Ensemble, ils et elles ont identifié quatre problèmes majeurs affectant leur territoire :
- La salinisation et la baisse de fertilité des sols,
- L'ensablement des mares et des vallées
- L'insuffisance des zones de pâturage et l'empiètement sur les parcours du bétail
- La pression croissante sur la forêt et sa fragilisation progressive
Ils et elles ont ensuite défini une vision commune d’amélioration :
« Dans 10 ans, grâce à la bonne cohésion et l'implication des populations, le village de Diob Ndofféne atteint un développement durable permettant à nouveau le bien-être et le maintien de sa population »
Ainsi, ce ne sont pas des expert·es extérieurs qui décident de ce qui compte, mais bien les acteur·ices du territoire.
Au terme du processus, les résultats sont tangibles, plus de 500 changements ont été réalisés par 263 habitant.es : un engagement renforcé pour la protection des ressources, l’introduction de l’engrais biologique et du compostage, la régénération assistée, un lien social consolidé, avec une plus grande aisance à dialoguer sur des sujets collectifs.
« L’AOC-MS a beaucoup amené la cohésion dans le village. Les ateliers dans les hameaux et dans le village sont l’occasion pour les habitants de se rencontrer et d’échanger.
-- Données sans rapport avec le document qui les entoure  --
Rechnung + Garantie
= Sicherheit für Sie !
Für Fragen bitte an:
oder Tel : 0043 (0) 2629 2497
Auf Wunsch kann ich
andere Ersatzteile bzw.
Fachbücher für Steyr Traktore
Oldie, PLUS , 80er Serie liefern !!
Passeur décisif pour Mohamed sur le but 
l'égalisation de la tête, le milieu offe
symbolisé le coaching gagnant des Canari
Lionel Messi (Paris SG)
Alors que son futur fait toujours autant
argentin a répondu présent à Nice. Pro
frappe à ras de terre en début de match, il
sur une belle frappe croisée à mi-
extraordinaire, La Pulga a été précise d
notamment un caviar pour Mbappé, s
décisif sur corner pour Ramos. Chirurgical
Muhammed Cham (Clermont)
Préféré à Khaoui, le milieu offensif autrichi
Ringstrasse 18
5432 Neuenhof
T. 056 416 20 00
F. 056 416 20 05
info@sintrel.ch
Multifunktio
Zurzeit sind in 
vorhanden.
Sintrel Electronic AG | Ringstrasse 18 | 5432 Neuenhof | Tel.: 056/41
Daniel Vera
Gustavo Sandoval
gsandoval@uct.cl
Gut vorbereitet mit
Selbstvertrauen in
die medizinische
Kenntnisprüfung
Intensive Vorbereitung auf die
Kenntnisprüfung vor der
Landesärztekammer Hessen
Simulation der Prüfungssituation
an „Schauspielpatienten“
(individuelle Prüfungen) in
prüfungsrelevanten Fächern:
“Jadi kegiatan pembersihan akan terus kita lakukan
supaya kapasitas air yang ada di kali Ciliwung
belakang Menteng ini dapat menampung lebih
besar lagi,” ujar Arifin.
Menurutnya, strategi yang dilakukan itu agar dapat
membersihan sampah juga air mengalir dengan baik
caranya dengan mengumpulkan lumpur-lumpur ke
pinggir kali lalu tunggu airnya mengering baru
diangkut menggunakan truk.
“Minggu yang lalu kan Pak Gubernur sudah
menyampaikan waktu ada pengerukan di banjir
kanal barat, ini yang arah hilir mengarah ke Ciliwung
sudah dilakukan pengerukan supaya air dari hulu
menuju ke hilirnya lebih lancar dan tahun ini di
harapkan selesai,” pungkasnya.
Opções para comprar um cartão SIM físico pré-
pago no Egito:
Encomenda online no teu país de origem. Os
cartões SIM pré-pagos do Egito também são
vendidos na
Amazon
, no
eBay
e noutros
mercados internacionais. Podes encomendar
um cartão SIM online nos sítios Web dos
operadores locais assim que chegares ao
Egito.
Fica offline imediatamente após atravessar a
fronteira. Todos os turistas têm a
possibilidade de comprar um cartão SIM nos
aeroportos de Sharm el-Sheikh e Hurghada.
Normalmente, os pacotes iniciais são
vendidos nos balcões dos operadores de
Si vous voyez aussi toutes les personnes présentes ici, vous savez que l’AOC-MS intéresse beaucoup les gens. Je suis née ici, j’ai grandi ici, j’ai eu des enfants ici, je n’ai jamais vu un intérêt aussi grand dans le village. Dans les champs aussi et dans la forêt, les changements provoqués par l’AOC-MS sont visibles par tout le monde. Grace à l’AOC-MS, il y a plus de communication et de solidarité entre les hommes. Nous les femmes aussi, nous communiquons davantage entre nous et avec nos fils pour plus de cohésion dans le village. Même les cultures de mil ont changé depuis les ateliers en raison de l’usage du compost. On ne coupe plus les arbres, si tu pars dans la brousse les arbres sont denses et verdoyantes. Il y a même certaines espèces d’arbres comme le « tol » (Landolphia heudelotii ) qui avaient disparu et qui reviennent. Les hommes et femmes se sont mobilisés pour protéger la forêt.
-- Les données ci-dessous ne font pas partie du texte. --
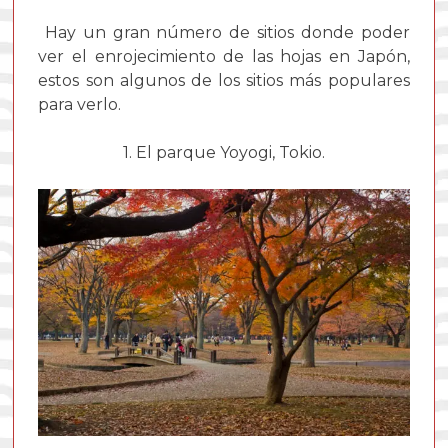
Hay un gran número de sitios donde poder
ver el enrojecimiento de las hojas en Japón,
estos son algunos de los sitios más populares
para verlo.
1. El parque Yoyogi, Tokio.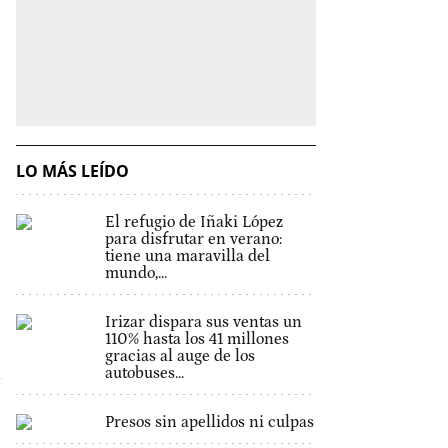
LO MÁS LEÍDO
El refugio de Iñaki López
para disfrutar en verano:
tiene una maravilla del
mundo,...
Irizar dispara sus ventas un
110% hasta los 41 millones
gracias al auge de los
autobuses...
Presos sin apellidos ni culpas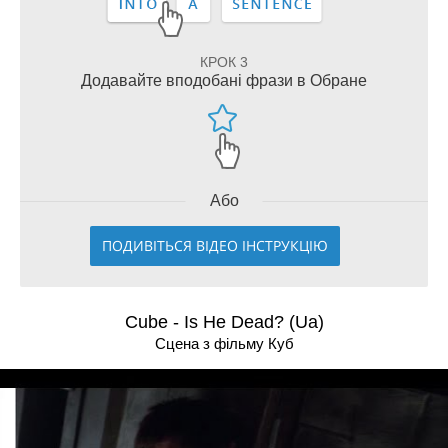
КРОК 3
Додавайте вподобані фрази в Обране
Або
ПОДИВІТЬСЯ ВІДЕО ІНСТРУКЦІЮ
Cube - Is He Dead? (Ua)
Сцена з фільму Куб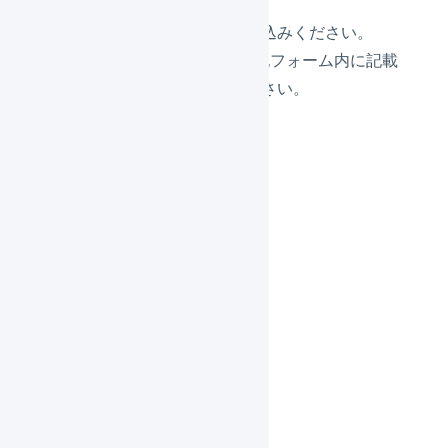
参加申し込みフォーム
よりお申込みください。
※注意事項など詳細な情報が上記フォーム内に記載
されていますので、ご確認ください。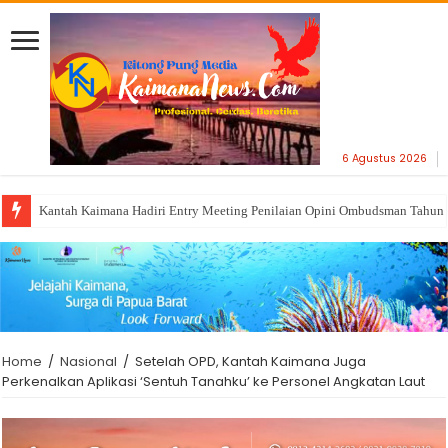
6 Agustus 2026
Kantah Kaimana Hadiri Entry Meeting Penilaian Opini Ombudsman Tahun
Home
/
Nasional
/
Setelah OPD, Kantah Kaimana Juga
Perkenalkan Aplikasi ‘Sentuh Tanahku’ ke Personel Angkatan Laut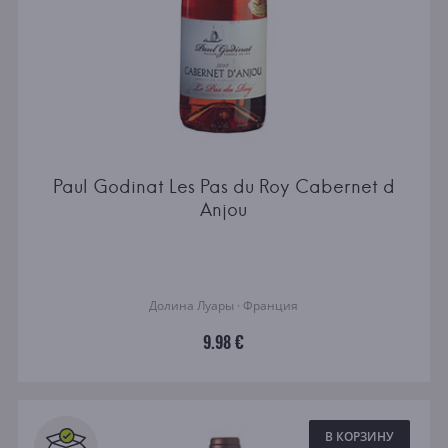
Paul Godinat Les Pas du Roy Cabernet d
Anjou
Долина Луары · Франция
9.98 €
В КОРЗИНУ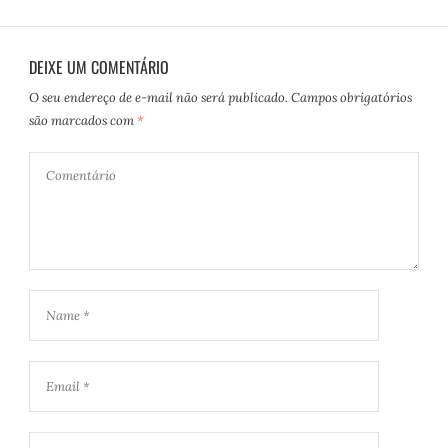
DEIXE UM COMENTÁRIO
O seu endereço de e-mail não será publicado.
Campos obrigatórios
são marcados com
*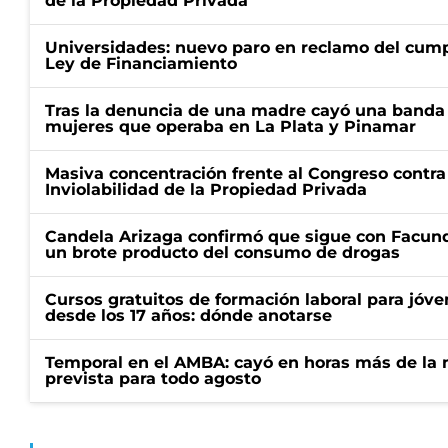
de la Propiedad Privada
Universidades: nuevo paro en reclamo del cump
Ley de Financiamiento
Tras la denuncia de una madre cayó una banda 
mujeres que operaba en La Plata y Pinamar
Masiva concentración frente al Congreso contra
Inviolabilidad de la Propiedad Privada
Candela Arizaga confirmó que sigue con Facun
un brote producto del consumo de drogas
Cursos gratuitos de formación laboral para jóv
desde los 17 años: dónde anotarse
Temporal en el AMBA: cayó en horas más de la m
prevista para todo agosto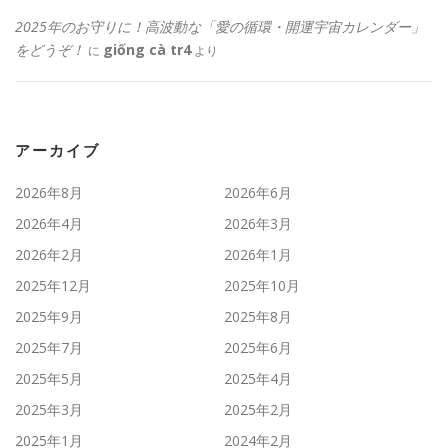
2025年のお守りに！高波動な「愛の循環・開運宇宙カレンダー」
をどうぞ！
giống cà tr4
に
より
アーカイブ
2026年8月
2026年6月
2026年4月
2026年3月
2026年2月
2026年1月
2025年12月
2025年10月
2025年9月
2025年8月
2025年7月
2025年6月
2025年5月
2025年4月
2025年3月
2025年2月
2025年1月
2024年2月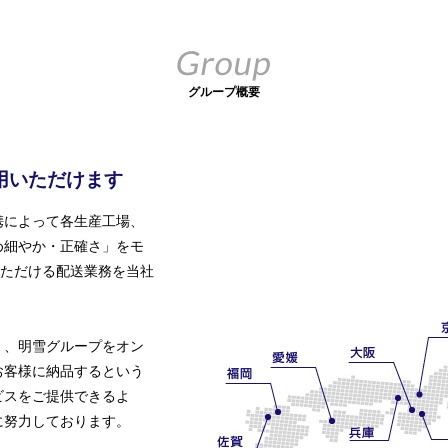
Group
グループ概要
用いただけます
携によって各生産工場、
め細やか・正確さ」をモ
いただける配送業務を当社
。
く、明雪グループをオン
お客様に納品するという
ビスをご提供できるよ
に努力しております。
Ndébane Ngom, commerçante/ménagère, groupe des femmes
L’ensemble des changements sont encouragés et documentés pendant l’ensemble de la démarche par les équipes ID. Il peut s'agir de dynamiques internes aux communautés, de nouveaux modes de gouvernance locale, ou encore des changements de pratiques individuelles et collectives.
Nous remercions chaleureusement les habitant·es de Diob Ndofféne pour la confiance accordée à Initiative Développement et pour leur participation active. C’est leur parole et leur engagement, sur leur propre territoire, qui en constituent toute la valeur.